As a Finder, Jaeger is always searching for something: objects, people, answers. A wanderer by both inclination and necessity, he has nevertheless forged a few close, complicated relationships over the years and when chance allows or intuition compels, he retraces his footsteps through the barren Badlands back to the densely layered city of Anvard and the small handful of familiar faces it shelters. One belongs to Emma Grosvenor, in whose chaotic home he finds a kind of acceptance, though not all of her children are equally enamored of their flighty mother’s vagrant “boyfriend.” Another is that of Emma’s estranged husband, Brigham, whose long history with Jaeger makes it impossible for the latter to abandon him, despite the man’s dangerously faulty grasp of reality. As the damaged family’s situation deteriorates, Jaeger struggles to understand how best to help his friends and balance his conflicting responsibilities even as he wrestles with his own personal insecurities and identity issues.

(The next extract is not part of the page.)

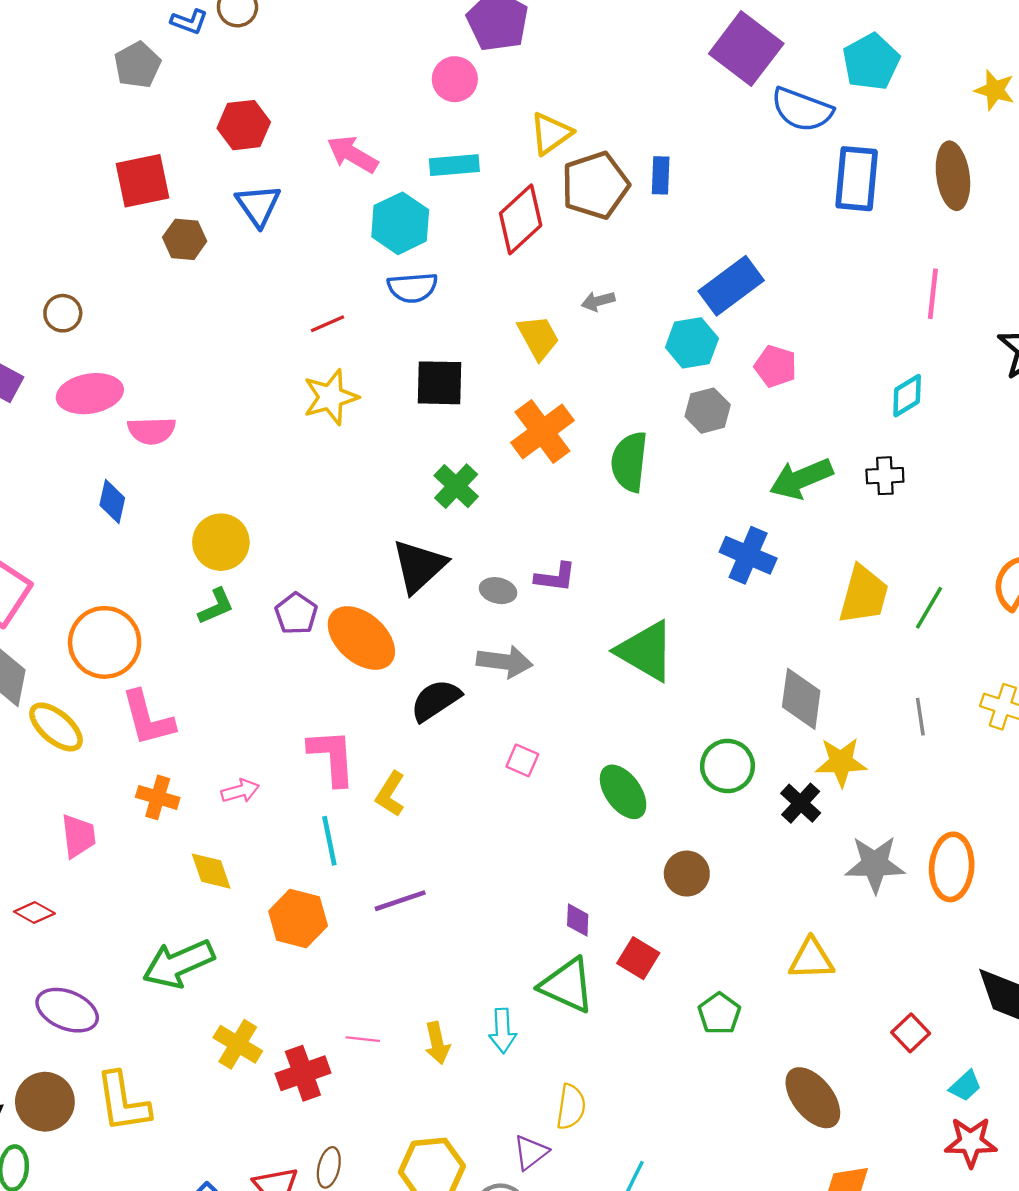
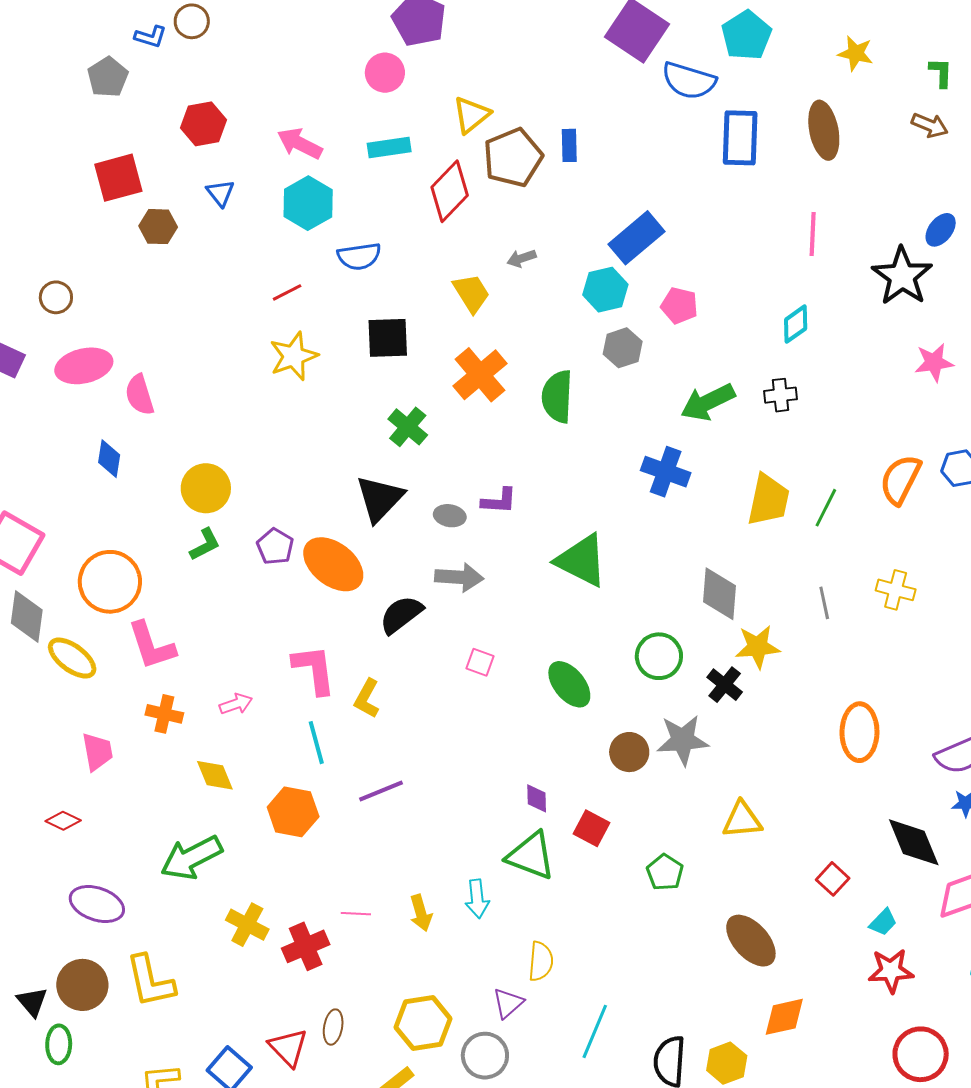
blue triangle: (258, 205) -> (220, 193), size x0.7
cyan hexagon: (400, 223) -> (308, 203), moved
pink semicircle: (152, 431) -> (140, 395), turned 78
gray star: (875, 864) -> (683, 740), moved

With its crumbling domed cities no one remembers building, ubiquitous reality-saturated media, and references to the likes of Pop Tarts and the Goblin King, the incredibly rich, complex world of Finder is one both eerily like and yet clearly removed from our own. Presumably set some centuries into the future, its populace has somehow amassed and assimilated a treasure trove of context-less pop culture references from the past. The result is an alien yet familiar environment defined by clan and class and filled with a hodge-podge assortment of peoples displaying varying levels of tolerance for technology, divergence, and each other. Unfortunately for Jaeger, that limited tolerance rarely extends to outcasts such as himself.
An organic mix of cartoonishness and realism, boldness and nuance, raw beauty and unvarnished ugliness, McNeil’s articulate, visual storytelling proves an ideal fit for her complex setting, sympathetically flawed characters, and thoughtful, frank explorations of gender, race, sex, puberty, family, society, identity, creativity, memory, morality, consumerism, and more. That she manages to incorporate so many themes without diminishing the integrity of her work is a testament to her skill. And that she makes you want to revisit it all time and again is another.
With little exposition and so much to take in here, you may feel a little lost at first; but trust the author to make it all make as much sense as it needs to, when it needs to, and you’ll be fine. By the time you reach the illuminating and entertaining end notes, you’ll find you’ve absorbed and understood far more than you realized and that lingering over the detailed panels to piece things together for yourself has been an integral part of the pleasure.
Smart, involving, and unique, Finder is a heady, imaginative blend of sci-fi, fantasy, and social commentary for mature readers. This first collected volume from the Eisner Award-winning indie series (and occasional webcomic) includes the stories “Sin-Eater,” “King of Cats,” and “Talisman,” (a.k.a. Finder #1-#22 of the original run), along with an introduction by Douglas Wolk, end notes, and a color cover-art gallery.